--- AIM OF THE TASK ---
Please write out the part of the GST court rulings starting at "VIMAL PETROTHIN PRIVATE" and ending at "Rule 86 (A)".

### TEXT BLOCK ###

WMP Nos.3341, 3345, 3336, 4664, 4656 and 4661 of 2020W.P.No.2885 of 2021

Date of Decision: June 24, 2021

Reversal of ITC – Inputs consumed during manufacture – scope of section 17(5)(h)of GST Act, 2017 – ITC reversed on inputs used invoking section 17(5)(h) of the Act contending that some inputs are lost during manufacturing process – writ filed – Held the said section entails goods lost, stolen, destroyed etc. and not loss occasioned by process of manufacture – loss occasioned by manufacture is inherent and misconceived by revenue – thus petition is allowed

The ITC was reversed invoking section 17(5)(h) of the Act as per which ITC on goods lost, stolen, destroyed, written off or disposed by way of gift or free samples would not be granted.

However, the Hon’ble court has held that the loss that is occasioned by the process of manufacture cannot be equated to any of the instances. Therefore, The reversal of ITC involving Section 17(5)(h) by the Revenue, in cases of loss by consumption of input which is inherent to manufacturing loss is misconceived, as such loss is not contemplated or covered by the situations adumbrated under Section 17(5)(h). Thus, petition is allowed.

MADRAS HIGH COURT

NCR CORPORATION INDIA PVT. LTD.

v.

THE COMMISSIONER OF GST & CENTRAL EXCISE

[S.M.SUBRAMANIAM, J]

W.P.No.19976 of 2018
And W.M.P.No.23388 of 2018

Date of Decision: June 29, 2021

Writ – Entertainment of – Principles of natural justice allegedly violated – Entertainment of writ declined on the ground that mere violation of principles of natural justice is insufficient to entertain a writ – Mostly writ are filed with a view to avoid pre-deposit

A writ is filed seeking quashing of assessment order. Preferring an appeal is the rule. Entertaining a Writ Petition before exhausting the appellate remedy is an exception. Undoubtedly, writ proceedings may be entertained before exhausting the appellate remedy if there is an imminent threat or gross injustice warranting urgent relief to be granted. Mere violation of principles of natural justice is insufficient to entertain a writ proceedings The practise of filing the Writ Petition without exhausting the statutory remedy is done with a view to avoid pre-deposits to be made in statutory appeals and on the ground that the appellate remedies are time consuming.

The petitioner is at liberty to approach the appellate authority, by preferring an within a period of two weeks from the date of receipt of a copy of this order – Petition disposed off.

UTTARAKHAND HIGH COURT

VIMAL PETROTHIN PRIVATE LIMITED

v.

COMMISSIONER, CGST AND OTHERS

[MANOJ KUMAR TIWARI, J]

WRIT PETITION (M/S) NO. 1128 OF 2021

Date of Decision: June 24, 2021

Credit ledger – blocking of – Blocking of credit ledger cannot continue beyond a period of one year in view of Sub rule 3 of Rule 86 (A)

### MATERIAL SUPPLIED ###

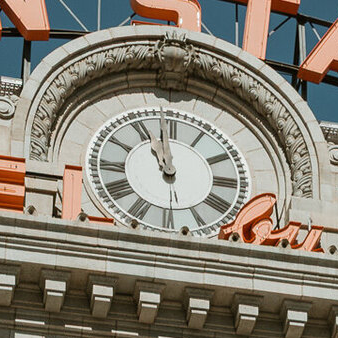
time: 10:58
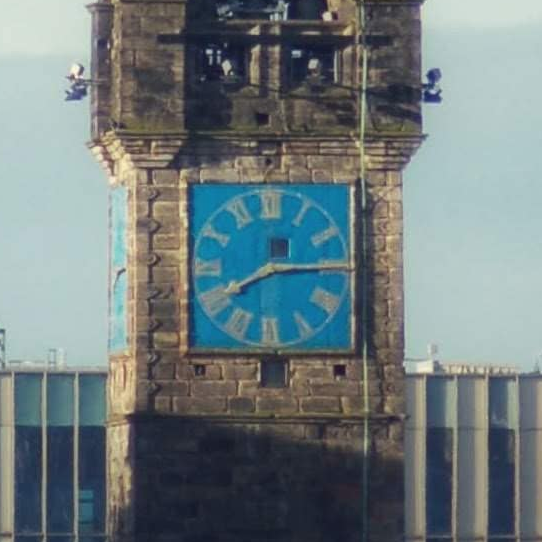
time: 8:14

###
### MATERIAL SUPPLIED ###

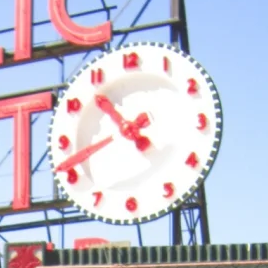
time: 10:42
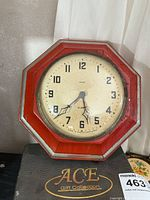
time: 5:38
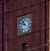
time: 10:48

###

--- SOLUTION TO THIS EXERCISE ---
VIMAL PETROTHIN PRIVATE LIMITED

v.

COMMISSIONER, CGST AND OTHERS

[MANOJ KUMAR TIWARI, J]

WRIT PETITION (M/S) NO. 1128 OF 2021

Date of Decision: June 24, 2021

Credit ledger – blocking of – Blocking of credit ledger cannot continue beyond a period of one year in view of Sub rule 3 of Rule 86 (A)